Broadcaster and Journalist Jon Snow presented Britain’s award-winning Channel 4 News for more than 30 years.
Jon joined ITN in 1976 and became Washington Correspondent in 1984. He then travelled the world to cover the news – from the fall of the Berlin Wall and the release of Nelson Mandela, to Barack Obama’s inauguration and the 2010 earthquake in Haiti.
His many awards include a BAFTA fellowship, the Richard Dimbleby BAFTA award for Best Factual Contribution to Television (2005), and Royal Television Society awards for Journalist of the Year (2005 & 2006) and Presenter of the Year (2009 & 2010 and 2012). He also collected the BAFTA award for Channel 4 News’ 2011 coverage of the Japanese Tsunami.
Jon delivered the prestigious MacTaggart Lecture at Edinburgh’s International Television Festival in 2017.
He has also presented a wide range of discussion programmes and a number of high-profile documentaries for Channel 4. He presented coverage of the Opening and Closing Ceremonies of the Paralympics and hosted a nightly programme, Jon Snow’s Paralympic Show.
Jon presented Snow Explains, a docuseries examining the news headlines in greater depth. He presented a number of Dispatches programmes including Can You Trust Your Bank and the two-part Landlords from Hell. Other documentaries include Drugs Live, Genius of British Art – the Art of War, Jon Snow’s Tsunami, War on Terror Trial, Bloody Sunday Debate, Snow in Japan, How to Live to 100, What if Putin Goes Nuclear? and Jon Snow: A Witness to History. He also chaired the quiz show, Very Hard Questions, for More4.

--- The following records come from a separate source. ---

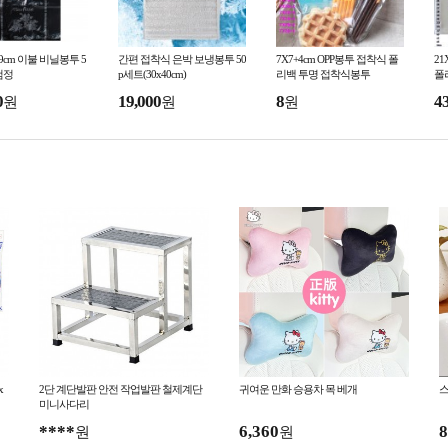
6x99cm 이불 비닐봉투 5
간편 접착식 은박 보냉봉투 50
7X7+4cm OPP봉투 접착식 폴
21
/검정
p세트(30x40cm)
리백 투명 접착식봉투
폴
0
19,000
8
4
원
원
원
x
2단 계단발판 안전 작업발판 철제계단
귀여운 만화 승용차 목 베개
스
미니사다리
****
6,360
8
원
원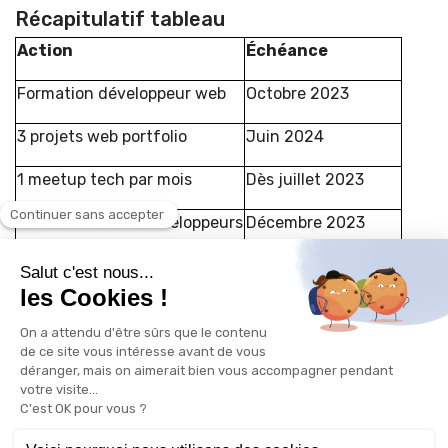
Récapitulatif tableau
Action
Échéance
Formation développeur web
Octobre 2023
3 projets web portfolio
Juin 2024
1 meetup tech par mois
Dès juillet 2023
5 contacts avec développeurs
Décembre 2023
Recherche emploi dev junior
À partir de mai 2024
Conclusions
Ce bilan met en évidence la cohérence du projet de
reconversion de Monsieur Leroy. Ses aptitudes, sa
motivation et son potentiel lui permettront de réussir
sa transition vers le métier de développeur web. Le plan
d'action proposé lui donne les clés pour acquérir les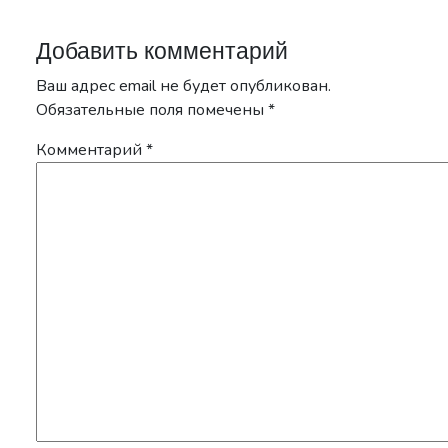
Добавить комментарий
Ваш адрес email не будет опубликован.
Обязательные поля помечены
*
Комментарий
*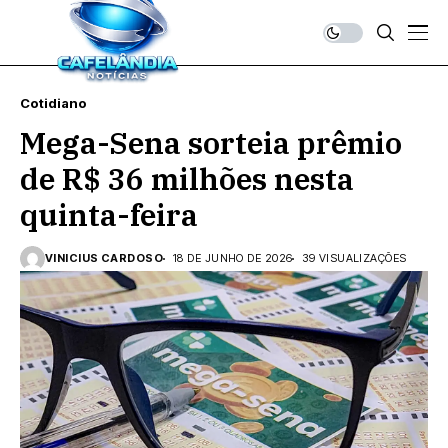
Cotidiano
Mega-Sena sorteia prêmio
de R$ 36 milhões nesta
quinta-feira
VINICIUS CARDOSO
18 DE JUNHO DE 2026
39 VISUALIZAÇÕES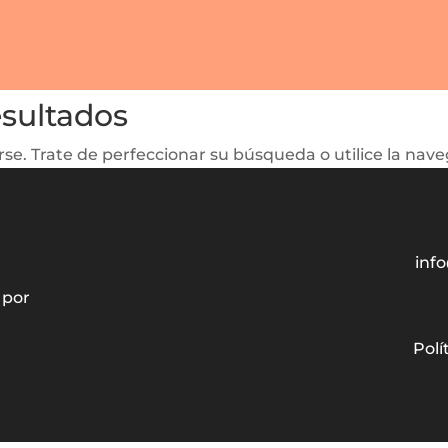
esultados
se. Trate de perfeccionar su búsqueda o utilice la naveg
info
 por
Polí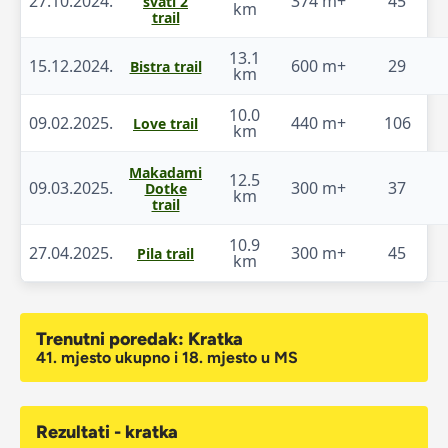
27.10.2024.
374 m+
45
svati 2
km
trail
13.1
15.12.2024.
600 m+
29
Bistra trail
km
10.0
09.02.2025.
440 m+
106
Love trail
km
Makadami
12.5
09.03.2025.
300 m+
37
Dotke
km
trail
10.9
27.04.2025.
300 m+
45
Pila trail
km
Trenutni poredak: Kratka
41. mjesto ukupno i 18. mjesto u MS
Rezultati - kratka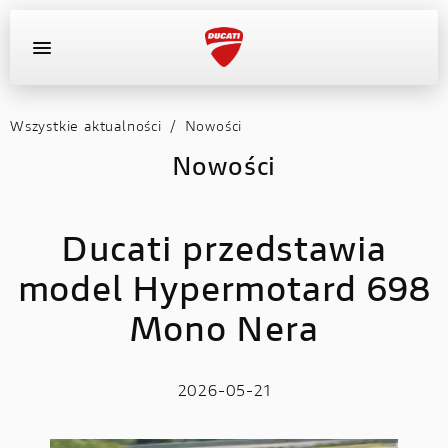
Wszystkie aktualności
/
Nowości
OFERTA DEALERA
KONFIGURATOR
MOTOCYKLE
Nowości
WYPOSAŻENIE
Ducati przedstawia
AKTUALNOŚCI
model Hypermotard 698
OFERTA DEALERA
Mono Nera
KONFIGURATOR
2026-05-21
KONTAKT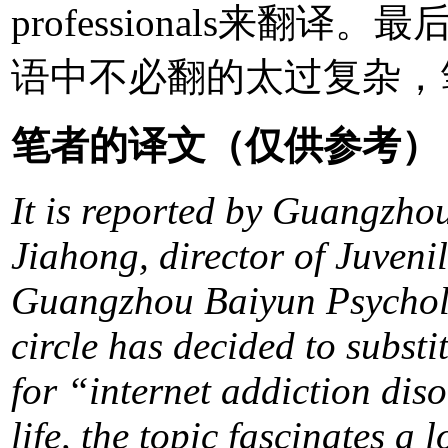
professionals来翻
语中不必翻的太过复杂，笔
笔者的译文（仅供参考）
It is reported by Guangzho
Jiahong, director of Juven
Guangzhou Baiyun Psycholog
circle has decided to substi
for “internet addiction diso
life, the topic fascinates a l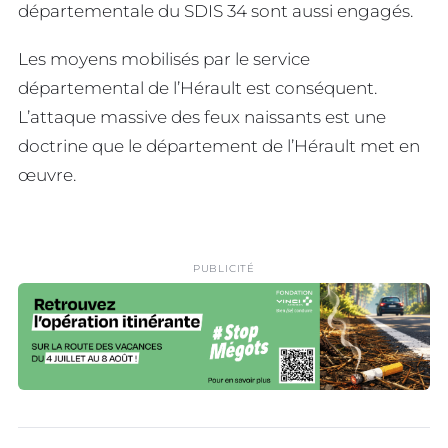
départementale du SDIS 34 sont aussi engagés.
Les moyens mobilisés par le service
départemental de l’Hérault est conséquent.
L’attaque massive des feux naissants est une
doctrine que le département de l’Hérault met en
œuvre.
PUBLICITÉ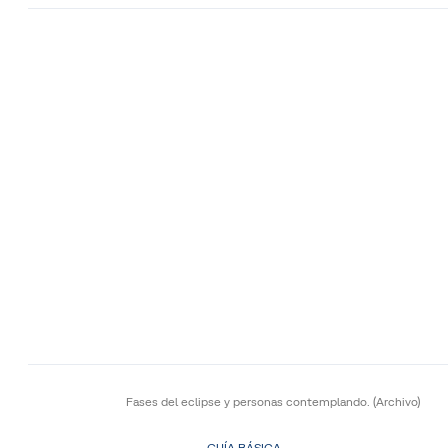
Fases del eclipse y personas contemplando.
(Archivo)
GUÍA BÁSICA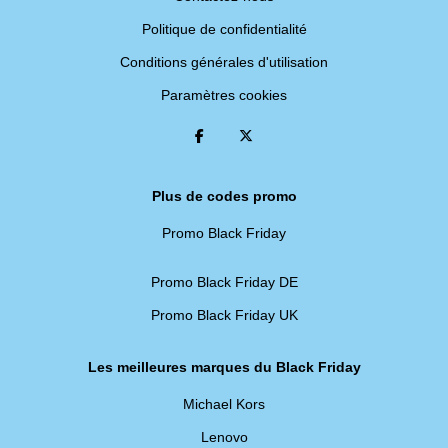
Politique de confidentialité
Conditions générales d'utilisation
Paramètres cookies
Plus de codes promo
Promo Black Friday
Promo Black Friday DE
Promo Black Friday UK
Les meilleures marques du Black Friday
Michael Kors
Lenovo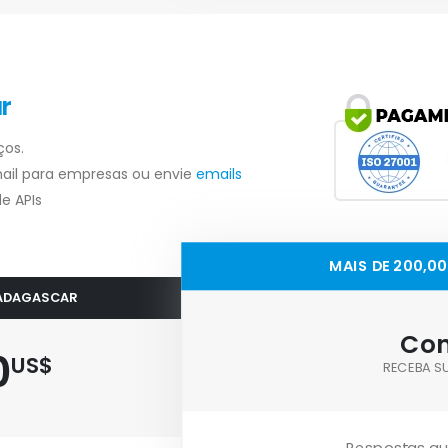
r
ços.
ail para empresas ou envie
emails
e APIs
MAIS DE 200,0
 MADAGASCAR
Con
0
US$
RECEBA S
Respostas au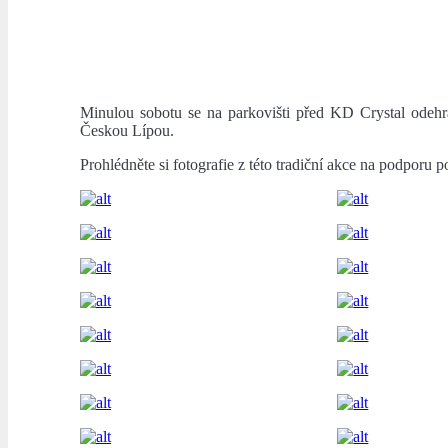
Minulou sobotu se na parkovišti před KD Crystal odehr
Českou Lípou.
Prohlédněte si fotografie z této tradiční akce na podporu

Jon has appeared on a number of TV and radio shows, including Good Morning Britain, Lorraine, Have I Got News for You, and notably an annual appearance on The Big Fat Quiz of the Year.
Jon created and presented the podcast Snowcast, interviewing key figures in art, media, politics and pop culture including Joan Bakewell, Professor Hannah Fry and Sir Chris Bryant.
Jon’s second book, The State of Us, was published in March 2023. Part memoir, part social exploration, it has been described as ‘A fascinating call to arms full of insight’ (Independent) which ‘represents a break in a half-century of silence; and it is trenchant in surprising ways’ (Guardian).